■ Document excerpt:

Ms. Tippett: After a short break, Paul Zak analyzes Bernard Madoff. I'm Krista Tippett. Stay with us. Speaking of Faith comes to you from American Public Media.

[Announcements]

Ms. Tippett: Welcome back to Speaking of Faith, public radio's conversation about religion, meaning, ethics, and ideas. I'm Krista Tippett. Today, "The Science of Trust: Economics and Virtue," part of our ongoing series "Repossessing Virtue."

My guest, Paul Zak, is a professor of economics at Claremont Graduate University, and he's the founding director of the Center for Neuroeconomic Studies. He has studied a powerful commonly occurring hormone, oxytocin, which some have dubbed the "moral molecule." His laboratory experiments have found that oxytocin generates and supports caring and trustworthy behavior in most people with the right kind of encouragement. Only 2 percent of participants in his studies appear to be innately impervious to this physiological stimulus to care about the effect of their actions on others.

Drawing on this research, Paul Zak has analyzed how trust works as a catalyst in successful human relationships and economic life. On the Ponzi scheme of Bernard Madoff, for example, Zak has pointed out that they key to a con is not that you trust the con man, but that he shows he trusts you. And so I asked him how can people recover when such a complex dynamic is violated?

Mr. Zak: So we studied this in the laboratory, and we find that when people are distrusted, when people don't reciprocate, when someone doesn't show they trust you, both men and women — but men in particular — have a strong aggressive response. They release testosterone, and they really want to punish that person. So we see this in the Bernie Madoff case where people are sending him …

Ms. Tippett: Or in the AIG bonus …

Mr. Zak: Sure. These guys are …

Ms. Tippett: Yeah, that public anger.

Mr. Zak: … people who don't play nice, and we like to see them punished. And that's an important part of maintaining the line between appropriate and inappropriate behavior, is that we have innate mechanisms in our brain that want us to punish people and make it fun, in fact, to punish people who don't follow the appropriate social norms. So Madoff needs to be punished. The AIG giant bonus guys really need to be punished. And that's OK. And we've now done that as a society. Most of us don't go over and try to beat up these people, but we have a legal system that kind of does that for us. And that's an important way in laboratory experiments to sustain cooperation. So if you're having an interaction and you begin to play badly, if I have an option to punish you, I can encourage you to be cooperative. So oxytocin and the mechanisms in our brain that motivate moral behaviors are not perfectly tuned to the environment that we live in. So they are blunt instruments. They are not modifiable very rapidly.

Ms. Tippett: OK.

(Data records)
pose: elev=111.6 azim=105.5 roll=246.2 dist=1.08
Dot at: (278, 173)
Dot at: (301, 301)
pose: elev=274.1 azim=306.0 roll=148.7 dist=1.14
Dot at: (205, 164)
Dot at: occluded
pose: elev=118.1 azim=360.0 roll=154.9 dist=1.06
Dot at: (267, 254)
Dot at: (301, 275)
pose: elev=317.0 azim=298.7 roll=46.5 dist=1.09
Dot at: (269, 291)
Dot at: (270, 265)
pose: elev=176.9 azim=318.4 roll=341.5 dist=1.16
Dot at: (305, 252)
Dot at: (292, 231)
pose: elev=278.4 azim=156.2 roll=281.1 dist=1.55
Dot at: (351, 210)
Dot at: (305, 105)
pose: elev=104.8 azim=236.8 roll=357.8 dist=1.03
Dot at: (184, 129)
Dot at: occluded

■ What to do:
Answer these questions about the interview transcript:
1. What share of participants in Zak's studies appear innately impervious to oxytocin's stimulus?
2. According to Zak, what is the key to a con?
3. Which hormone do people release when they are distrusted?
The entries are not needed for anything here.

■ Exercise result:
1. 2 percent
2. Not that you trust the con man, but that he shows he trusts you
3. Testosterone